----- Passage shown
SUDBURY, Ontario -- Amanda McKay received the Kraft Hockeyville trophy at center ice from Jessica Small and Maryjo Tait representing 2023 winner West Lorne, Ontario. A chair of the Elliot Lake Local Organizing Committee and integral part of the hockey program just spent the past three days showing the NHL and the Stanley Cup around the quiet retirement community deprived of its Northern Ontario Junior Hockey League team when a failed inspection closed Centennial Arena.
McKay was tired after working tirelessly to bring Hockeyville to "our jewel in the wilderness." She then dropped the ceremonial first puck between Sidney Crosby of the Pittsburgh Penguins and Brady Tkachuk of the Ottawa Senators to start a preseason game at Sudbury Community Arena on Sunday.
Euphoria took over. Hockeyville 2024 belongs to Elliot Lake, their reward $250,000 for arena upgrades and a 5-2 Penguins victory. For many it was the first and conceivably only time in their lives seeing the NHL this closely.
McKay returned to her suite and set the trophy aside. That winning feeling had yet to settle in.
"It's probably going to be tonight when I finally decompress then it's going to be like, wow," McKay said. "And then to drop the puck with Sid and Tkachuk, unreal."
----------
----- Extracted data
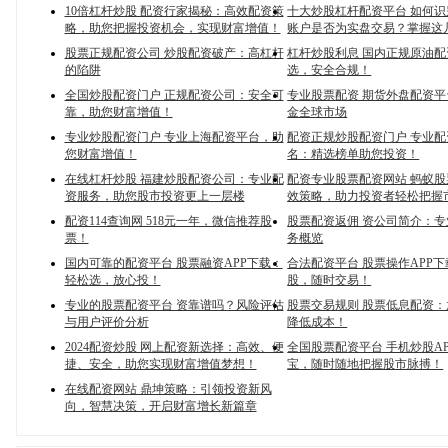
10倍杠杆炒股 配资行家揭秘：高效配资策
十大炒股杠杆配资平台 如何
略，助您把握投资机会，实现财富增值！
账户是否为实盘交易？掌握这
股票正规配资公司 炒股配资破产：高杠杆
杠杆炒股利息 国内正规原油
的陷阱
选，安全合规！
全国炒股配资门户 正规配资公司：安全可
专业股票配资 期货外盘配资
靠，助您财富增值！
金全球市场
专业炒股配资门户 专业上海配资平台，助
配资正规炒股配资门户 专业
您财富增值！
名：精选榜单助您投资！
在线杠杆炒股 福建炒股配资公司：专业配
配资专业股票配资网站 蚂蚁
资服务，助您股市投资更上一层楼
效策略，助力投资者轻松把握
配资114查询网 518元一年，微信推荐股
股票配资返佣 资公司简介：
票！
务概览
国内可靠的配资平台 股票融资APP下载：
合法配资平台 股票操作APP
轻松选，放心投！
股，随时交易！
专业的股票配资平台 资靠谱吗？风险评估
股票交易规则 股票低息配资
与用户评价分析
降低成本！
2024配资炒股 网上配资新选择：高效、便
全国股票配资平台 手机炒股A
捷、安全，助您实现财富增值梦想！
宝，随时随地把握股市脉搏！
在线配资网站 鼎坤策略：引领投资新风
向，智慧决策，开启财富增长新篇章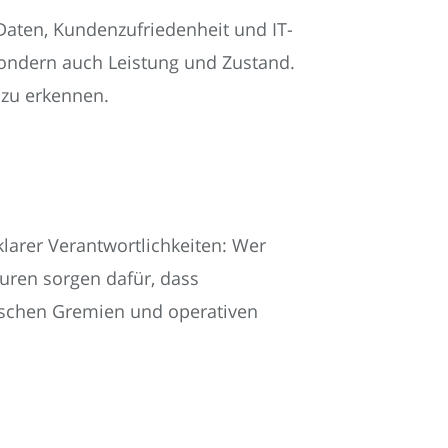
Daten, Kundenzufriedenheit und IT-
sondern auch Leistung und Zustand.
 zu erkennen.
klarer Verantwortlichkeiten: Wer
turen sorgen dafür, dass
gischen Gremien und operativen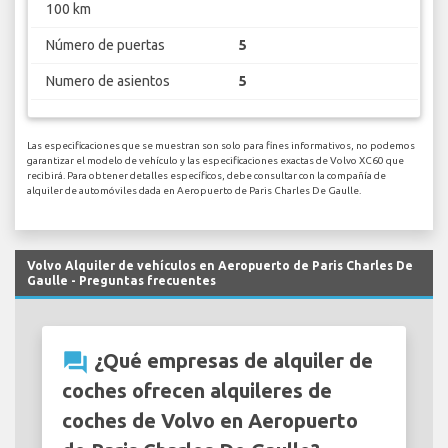
100 km
Número de puertas
5
Numero de asientos
5
Las especificaciones que se muestran son solo para fines informativos, no podemos
garantizar el modelo de vehículo y las especificaciones exactas de Volvo XC60 que
recibirá. Para obtener detalles específicos, debe consultar con la compañía de
alquiler de automóviles dada en Aeropuerto de Paris Charles De Gaulle.
Volvo Alquiler de vehículos en Aeropuerto de Paris Charles De
Gaulle - Preguntas frecuentes
question_answer
¿Qué empresas de alquiler de
coches ofrecen alquileres de
coches de Volvo en Aeropuerto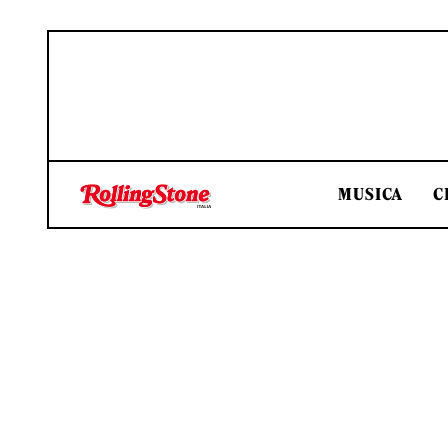
MUSICA
C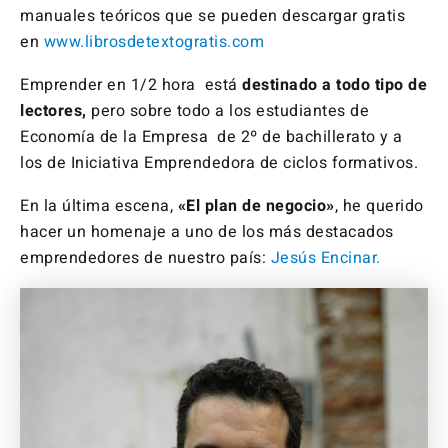
manuales teóricos que se pueden descargar gratis
en
www.librosdetextogratis.com
Emprender en 1/2 hora está
destinado a todo tipo de
lectores,
pero sobre todo a los estudiantes de
Economía de la Empresa de 2º de bachillerato y a
los de Iniciativa Emprendedora de ciclos formativos.
En la última escena,
«El plan de negocio»
, he querido
hacer un homenaje a uno de los más destacados
emprendedores de nuestro país:
Jesús Encinar.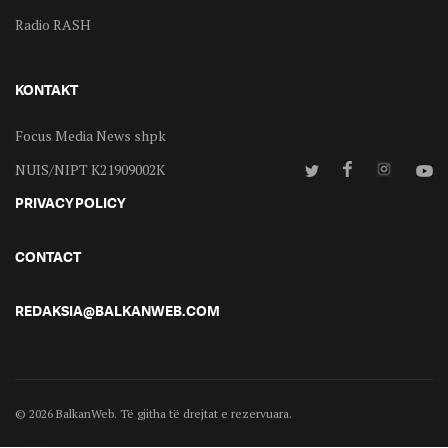
Radio RASH
KONTAKT
Focus Media News shpk
NUIS/NIPT K21909002K
PRIVACY POLICY
CONTACT
REDAKSIA@BALKANWEB.COM
© 2026 BalkanWeb. Të gjitha të drejtat e rezervuara.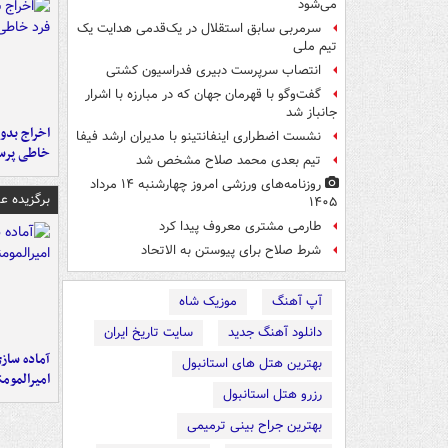
می‌شود
سرمربی سابق استقلال در یک‌قدمی هدایت یک
تیم ملی
انتصاب سرپرست دبیری فدراسیون کشتی
گفت‌وگو با قهرمان جهان که در مبارزه با اشرار
جانباز شد
اخراج بدون
نشست اضطراری اینفانتینو با مدیران ارشد فیفا
خاطی پرس
تیم بعدی محمد صلاح مشخص شد
روزنامه‌های ورزشی امروز چهارشنبه ۱۴ مرداد
برگزیده 
۱۴۰۵
طارمی مشتری معروف پیدا کرد
شرط صلاح برای پیوستن به الاتحاد
آپ آهنگ
موزیک شاه
دانلود آهنگ جدید
سایت تاریخ ایران
آماده ساز
بهترین هتل های استانبول
امیرالمومن
رزرو هتل استانبول
بهترین جراح بینی ترمیمی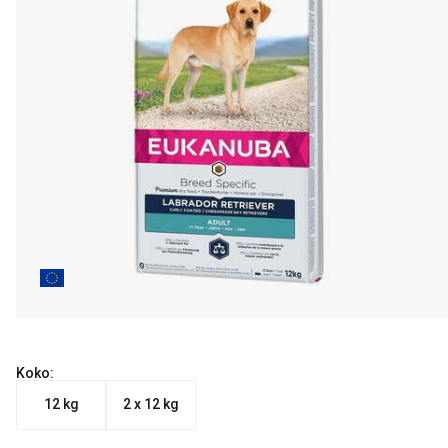
Koko:
12 kg
2 x 12 kg
Nykyinen hinta alkaen 66.90 €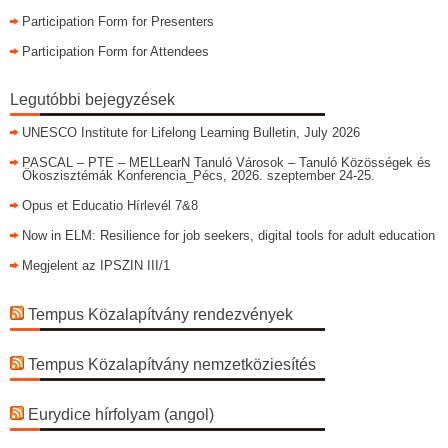
Participation Form for Presenters
Participation Form for Attendees
Legutóbbi bejegyzések
UNESCO Institute for Lifelong Learning Bulletin, July 2026
PASCAL – PTE – MELLearN Tanuló Városok – Tanuló Közösségek és
Ökoszisztémák Konferencia_Pécs, 2026. szeptember 24-25.
Opus et Educatio Hírlevél 7&8
Now in ELM: Resilience for job seekers, digital tools for adult education
Megjelent az IPSZIN III/1
Tempus Közalapítvány rendezvények
Tempus Közalapítvány nemzetköziesítés
Eurydice hírfolyam (angol)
----------
▶ Problem: Write out the part of the Hockeyville article starting with "SUDBURY, Ontario -- Amanda" and going on through "Arena on Sunday.", keeping every word the same.

▶ Task response:
SUDBURY, Ontario -- Amanda McKay received the Kraft Hockeyville trophy at center ice from Jessica Small and Maryjo Tait representing 2023 winner West Lorne, Ontario. A chair of the Elliot Lake Local Organizing Committee and integral part of the hockey program just spent the past three days showing the NHL and the Stanley Cup around the quiet retirement community deprived of its Northern Ontario Junior Hockey League team when a failed inspection closed Centennial Arena.
McKay was tired after working tirelessly to bring Hockeyville to "our jewel in the wilderness." She then dropped the ceremonial first puck between Sidney Crosby of the Pittsburgh Penguins and Brady Tkachuk of the Ottawa Senators to start a preseason game at Sudbury Community Arena on Sunday.